L1 Miss, L2 Hit: 20-30 ns

Miss L1, hit L2
Fetch L2 to L1

L2 Miss, L3 Hit: 50-80 ns

Miss L1 and L2, hit L3

L3 Miss, RAM Hit: 200-300 ns

Miss all caches, hit RAM
Very expensive!

RAM Miss (Page Fault): 1-10 ms

Must fetch from disk
Catastrophic (1,000,000x slower than L1!)

Performance Impact

Fast program:
- Mostly L1 hits (95%)
- Occasional L2 hits (4%)
- Rare memory accesses (1%)
- Average: 0.95×5 + 0.04×20 + 0.01×200 = 12ns

Slow program:
- Many memory accesses (20%)
- Bad cache utilization
- Average: 0.80×5 + 0.20×200 = 44ns
- 3.7x slower!

Optimization Strategies

1. Improve Temporal Locality

Reuse data to keep in cache:

Bad (poor temporal locality):
for each loop:
    process array[0]
    process array[1]
    process array[2]

Good (reuse in cache):
for each element:
    process all relevant fields
    (keeps data warm in cache)

2. Improve Spatial Locality

Access data sequentially:

Bad (random access):
for (i in random_order) {
    process(array[i])
}

Good (sequential):
for (i = 0 to n) {
    process(array[i])
}

3. Reduce Working Set

Keep active data < cache size:

Process 1MB of data repeatedly:
If L3 cache = 8MB → Fits! High hit rate
If L3 cache = 512KB → Doesn't fit → More misses

Real-World Example

Processing Large File

Scenario: Read 1GB file, process each line

Bad Approach:

for each byte in file:
    read byte from disk
    process byte

1 billion disk reads! Each is 1-10ms!
Total: hours

Better Approach:

while not EOF:
    read 1MB block into memory (1 disk access!)
    process each byte in memory (all in cache!)

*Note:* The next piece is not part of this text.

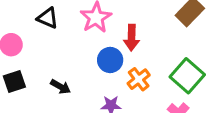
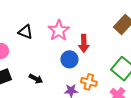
orange cross: (139, 79) -> (89, 82), moved, turned -35

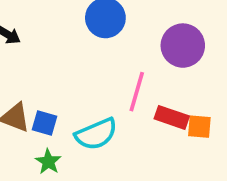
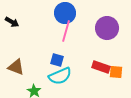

Total: 1000 disk reads instead of 1 billion!
Much faster!

Summary

Memory hierarchy from registers (fast) to disk (slow) exploits locality to achieve average access time close to cache. L1/L2/L3 caches hide RAM latency. RAM speeds hide disk latency. Understanding hierarchy crucial for performance optimization. Locality of reference is key - programs that access nearby data recently used perform best. Modern systems have 6+ levels of memory, and effective use determines program performance. Minimizing cache misses and disk accesses far more important than algorithmic optimizations for many workloads.